EXERCISE DIRECTIONS :: Retype each entry exactly as written, and keep the pictures out of the copy.

DATA EXTRACT ::
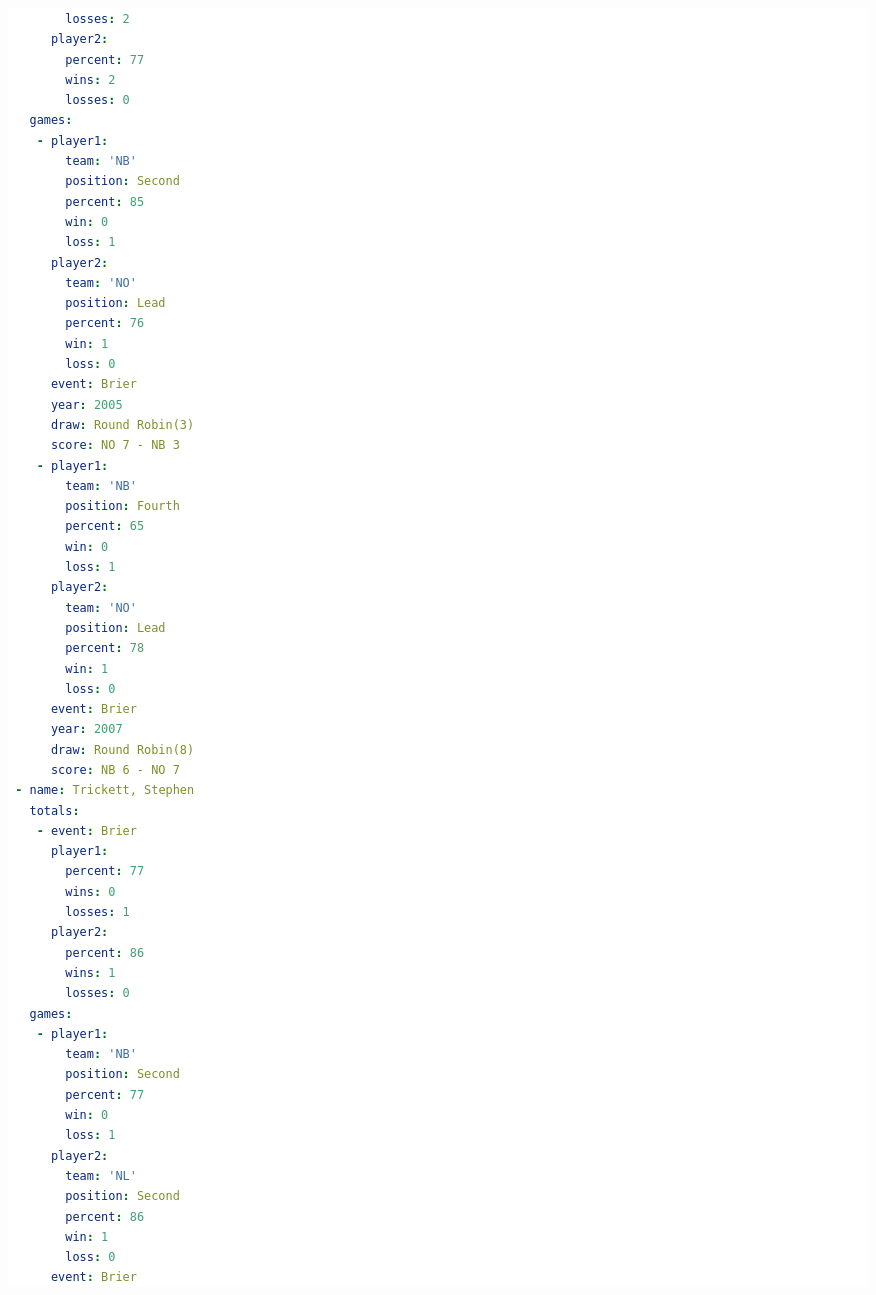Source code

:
 ```yaml
        losses: 2
      player2:
        percent: 77
        wins: 2
        losses: 0
   games:
    - player1:
        team: 'NB'
        position: Second
        percent: 85
        win: 0
        loss: 1
      player2:
        team: 'NO'
        position: Lead
        percent: 76
        win: 1
        loss: 0
      event: Brier
      year: 2005
      draw: Round Robin(3)
      score: NO 7 - NB 3
    - player1:
        team: 'NB'
        position: Fourth
        percent: 65
        win: 0
        loss: 1
      player2:
        team: 'NO'
        position: Lead
        percent: 78
        win: 1
        loss: 0
      event: Brier
      year: 2007
      draw: Round Robin(8)
      score: NB 6 - NO 7
 - name: Trickett, Stephen
   totals:
    - event: Brier
      player1:
        percent: 77
        wins: 0
        losses: 1
      player2:
        percent: 86
        wins: 1
        losses: 0
   games:
    - player1:
        team: 'NB'
        position: Second
        percent: 77
        win: 0
        loss: 1
      player2:
        team: 'NL'
        position: Second
        percent: 86
        win: 1
        loss: 0
      event: Brier
```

ANSWER SPACE ::
Source code

:
 ```yaml
        losses: 2
      player2:
        percent: 77
        wins: 2
        losses: 0
   games:
    - player1:
        team: 'NB'
        position: Second
        percent: 85
        win: 0
        loss: 1
      player2:
        team: 'NO'
        position: Lead
        percent: 76
        win: 1
        loss: 0
      event: Brier
      year: 2005
      draw: Round Robin(3)
      score: NO 7 - NB 3
    - player1:
        team: 'NB'
        position: Fourth
        percent: 65
        win: 0
        loss: 1
      player2:
        team: 'NO'
        position: Lead
        percent: 78
        win: 1
        loss: 0
      event: Brier
      year: 2007
      draw: Round Robin(8)
      score: NB 6 - NO 7
 - name: Trickett, Stephen
   totals:
    - event: Brier
      player1:
        percent: 77
        wins: 0
        losses: 1
      player2:
        percent: 86
        wins: 1
        losses: 0
   games:
    - player1:
        team: 'NB'
        position: Second
        percent: 77
        win: 0
        loss: 1
      player2:
        team: 'NL'
        position: Second
        percent: 86
        win: 1
        loss: 0
      event: Brier
```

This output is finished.